The workshop was put on by the University of Prince Edward Island in partnership with Humber College. Our facilitators were certainly experts in their fields. Cynthia Good was formerly a publisher and president at Penguin Canada, and Rick Wilks is the co-founder of Annick Press, which was the publisher that discovered Robert Munsch. I’m not going to lie, I was a bit intimidated.
We had a reception the first evening, and were given the opportunity to mingle. The problem was that in a room full of writers, most of us are introverts. Luckily I had a friend with me, but I had to push myself out of my comfort zone BIG TIME in order to introduce myself to new people.
On the second day, there were lectures on various topics including trends in publishing, age categories for children’s books, etc. It reminded me of being in university (which I LOVED), and I didn’t want it to end. And yes, I geeked out over taking notes and asking questions. If only I could make a living being a student!
We also broke into groups to discuss our writing samples that we had submitted to Rick a few weeks prior. There was a roundtable discussion for each person who wanted to participate. We were given copies of the manuscripts to read the night before, and we shared our impressions and some constructive criticism. This was a really fun and insightful exercise. Actually, let me clarify… it was fun talking about others people’s work. When it came time to discuss my own short story (a work-in-progress called “Spilled Milk”), it was one of the most nerve-wracking experiences of my life.
I received some very positive feedback, which was encouraging, and some concrete things that I can work on. There were a few teenagers in our group, which was especially helpful since they are my target audience. They gave me some helpful hints regarding dialogue, etc. It’s been quite a while since I’ve spent any amount of time with teens, so I definitely welcomed their feedback.

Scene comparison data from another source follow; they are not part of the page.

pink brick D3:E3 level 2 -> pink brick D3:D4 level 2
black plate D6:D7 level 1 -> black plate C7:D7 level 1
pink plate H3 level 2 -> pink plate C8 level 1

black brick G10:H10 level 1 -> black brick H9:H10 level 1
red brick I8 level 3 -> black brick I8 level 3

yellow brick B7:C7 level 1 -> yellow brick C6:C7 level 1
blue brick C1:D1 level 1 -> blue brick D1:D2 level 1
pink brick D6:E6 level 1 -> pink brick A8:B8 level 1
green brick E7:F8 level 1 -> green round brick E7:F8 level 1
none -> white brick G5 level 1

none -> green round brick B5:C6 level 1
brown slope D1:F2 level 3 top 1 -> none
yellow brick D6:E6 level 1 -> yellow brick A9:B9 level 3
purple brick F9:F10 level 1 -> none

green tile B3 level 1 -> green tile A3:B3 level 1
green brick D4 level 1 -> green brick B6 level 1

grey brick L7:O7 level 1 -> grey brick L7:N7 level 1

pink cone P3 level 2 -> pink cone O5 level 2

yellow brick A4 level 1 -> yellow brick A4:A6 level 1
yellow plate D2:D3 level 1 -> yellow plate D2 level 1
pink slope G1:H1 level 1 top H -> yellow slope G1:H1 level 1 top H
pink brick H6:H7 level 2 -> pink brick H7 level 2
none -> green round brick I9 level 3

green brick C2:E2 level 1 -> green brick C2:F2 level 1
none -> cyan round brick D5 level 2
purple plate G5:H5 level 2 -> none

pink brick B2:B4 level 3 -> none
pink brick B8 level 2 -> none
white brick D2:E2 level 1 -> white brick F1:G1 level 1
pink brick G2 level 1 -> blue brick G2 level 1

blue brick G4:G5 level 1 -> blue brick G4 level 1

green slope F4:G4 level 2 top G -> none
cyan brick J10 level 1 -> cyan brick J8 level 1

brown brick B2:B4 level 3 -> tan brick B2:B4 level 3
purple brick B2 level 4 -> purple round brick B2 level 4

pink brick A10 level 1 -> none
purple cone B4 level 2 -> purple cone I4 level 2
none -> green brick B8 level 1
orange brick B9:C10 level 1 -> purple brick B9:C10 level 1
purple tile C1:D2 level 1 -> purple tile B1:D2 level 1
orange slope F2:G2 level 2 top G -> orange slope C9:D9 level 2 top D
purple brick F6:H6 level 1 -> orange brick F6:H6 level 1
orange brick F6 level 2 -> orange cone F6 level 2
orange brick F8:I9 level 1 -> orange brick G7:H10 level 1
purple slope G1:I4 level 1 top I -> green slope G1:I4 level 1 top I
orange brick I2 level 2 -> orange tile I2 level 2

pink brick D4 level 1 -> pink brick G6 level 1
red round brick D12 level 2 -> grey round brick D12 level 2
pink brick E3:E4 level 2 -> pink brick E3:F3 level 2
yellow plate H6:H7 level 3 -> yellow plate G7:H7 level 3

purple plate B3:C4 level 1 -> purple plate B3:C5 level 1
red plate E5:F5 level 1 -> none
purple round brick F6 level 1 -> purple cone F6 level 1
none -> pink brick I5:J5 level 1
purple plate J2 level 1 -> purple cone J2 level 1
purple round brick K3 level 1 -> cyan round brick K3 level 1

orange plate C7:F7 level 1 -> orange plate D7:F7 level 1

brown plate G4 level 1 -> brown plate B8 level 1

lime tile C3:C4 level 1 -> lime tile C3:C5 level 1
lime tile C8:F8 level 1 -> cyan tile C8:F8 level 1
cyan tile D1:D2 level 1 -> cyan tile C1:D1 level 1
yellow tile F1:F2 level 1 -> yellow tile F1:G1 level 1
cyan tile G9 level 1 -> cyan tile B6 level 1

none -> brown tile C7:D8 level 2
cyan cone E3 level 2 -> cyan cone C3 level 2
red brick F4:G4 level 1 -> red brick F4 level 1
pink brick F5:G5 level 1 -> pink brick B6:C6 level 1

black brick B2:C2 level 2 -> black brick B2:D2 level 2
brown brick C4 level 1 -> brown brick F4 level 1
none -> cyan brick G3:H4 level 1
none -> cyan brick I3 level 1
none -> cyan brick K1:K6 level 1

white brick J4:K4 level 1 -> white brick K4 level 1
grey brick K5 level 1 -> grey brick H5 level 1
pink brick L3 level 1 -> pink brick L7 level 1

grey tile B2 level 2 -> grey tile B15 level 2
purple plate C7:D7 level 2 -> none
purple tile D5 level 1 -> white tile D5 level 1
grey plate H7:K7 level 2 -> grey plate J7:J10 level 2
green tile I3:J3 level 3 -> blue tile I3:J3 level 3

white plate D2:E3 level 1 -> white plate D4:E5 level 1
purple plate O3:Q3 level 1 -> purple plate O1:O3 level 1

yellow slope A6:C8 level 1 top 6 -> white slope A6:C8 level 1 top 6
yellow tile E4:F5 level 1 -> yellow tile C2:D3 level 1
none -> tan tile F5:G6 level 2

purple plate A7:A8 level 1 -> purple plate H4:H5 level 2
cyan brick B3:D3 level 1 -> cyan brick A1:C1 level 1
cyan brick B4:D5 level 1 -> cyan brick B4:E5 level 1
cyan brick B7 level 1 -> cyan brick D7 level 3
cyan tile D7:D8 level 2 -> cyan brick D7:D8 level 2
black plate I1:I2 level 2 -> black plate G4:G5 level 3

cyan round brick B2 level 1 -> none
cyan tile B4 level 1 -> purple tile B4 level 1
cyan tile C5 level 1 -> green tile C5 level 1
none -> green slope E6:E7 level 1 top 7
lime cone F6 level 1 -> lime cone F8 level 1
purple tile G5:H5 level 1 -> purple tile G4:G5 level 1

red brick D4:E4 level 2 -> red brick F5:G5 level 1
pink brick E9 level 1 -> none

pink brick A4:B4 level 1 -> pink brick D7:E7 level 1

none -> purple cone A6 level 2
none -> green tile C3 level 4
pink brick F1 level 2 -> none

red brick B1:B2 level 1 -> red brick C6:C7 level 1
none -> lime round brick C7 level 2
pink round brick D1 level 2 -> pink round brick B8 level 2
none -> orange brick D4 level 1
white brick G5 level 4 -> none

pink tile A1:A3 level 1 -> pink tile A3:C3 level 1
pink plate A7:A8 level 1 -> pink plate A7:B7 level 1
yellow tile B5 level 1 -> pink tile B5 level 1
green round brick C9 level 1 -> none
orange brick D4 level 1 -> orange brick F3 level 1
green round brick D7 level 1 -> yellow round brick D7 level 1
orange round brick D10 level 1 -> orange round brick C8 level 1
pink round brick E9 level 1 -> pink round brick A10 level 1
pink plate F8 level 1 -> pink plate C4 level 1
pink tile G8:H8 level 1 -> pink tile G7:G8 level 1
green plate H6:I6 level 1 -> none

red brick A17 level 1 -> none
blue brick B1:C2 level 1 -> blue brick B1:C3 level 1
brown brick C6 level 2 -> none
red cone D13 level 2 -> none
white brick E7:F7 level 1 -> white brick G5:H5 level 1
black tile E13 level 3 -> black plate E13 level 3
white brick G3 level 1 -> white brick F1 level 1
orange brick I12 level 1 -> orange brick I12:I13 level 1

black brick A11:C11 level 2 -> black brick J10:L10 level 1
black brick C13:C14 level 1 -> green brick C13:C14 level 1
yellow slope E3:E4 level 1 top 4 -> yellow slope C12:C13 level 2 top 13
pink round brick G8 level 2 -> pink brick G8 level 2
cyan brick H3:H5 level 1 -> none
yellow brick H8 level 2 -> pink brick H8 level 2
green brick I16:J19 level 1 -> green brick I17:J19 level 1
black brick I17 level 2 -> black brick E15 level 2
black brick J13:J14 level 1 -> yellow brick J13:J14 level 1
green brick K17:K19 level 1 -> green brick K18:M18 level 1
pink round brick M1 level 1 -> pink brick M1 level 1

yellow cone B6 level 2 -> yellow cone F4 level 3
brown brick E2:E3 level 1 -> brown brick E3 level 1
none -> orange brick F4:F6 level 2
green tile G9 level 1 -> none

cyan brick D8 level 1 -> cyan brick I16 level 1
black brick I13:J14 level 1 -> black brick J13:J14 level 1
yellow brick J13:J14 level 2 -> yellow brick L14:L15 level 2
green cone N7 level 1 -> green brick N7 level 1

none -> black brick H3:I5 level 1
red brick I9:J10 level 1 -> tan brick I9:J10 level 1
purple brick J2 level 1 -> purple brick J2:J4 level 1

Over the course of the weekend, we had an amazing line-up of guest speakers, including Paulette Bourgeois (the creator and author of the Franklin books), Sharon McKay, Dave Atkinson, Tom Ryan, and Terrilee Bulger of Acorn Press. They were fantastic!
I loved hearing stories about how they went from being just like us to being successful published authors. Everyone’s path was so unique. Hearing about their struggles was almost more inspiring than hearing about their successes. We got a taste of how hard it is to make it in this business. But the ultimate message was that it CAN be done. It made the dream of being published seem a bit more tangible.
I think my favourite part of the weekend was feeling like I found “my people”. Don’t get me wrong, my friends and family have been nothing but supportive since I told them about my writing goals. But to be surrounded for 3 days with people who share the same dreams, the same challenges, and the same passions was SO good for my spirit. I think no matter how old we are, or what we’re interested in, we all want to feel like we belong somewhere. This definitely felt like a place where I belonged. I also met some new writer friends that I hope to stay connected with.
If any of you are debating whether to participate in an event like this, DO IT! You won’t regret it. I can’t wait until I can attend another one.
Have you ever attended a writing workshop? If so, how was it?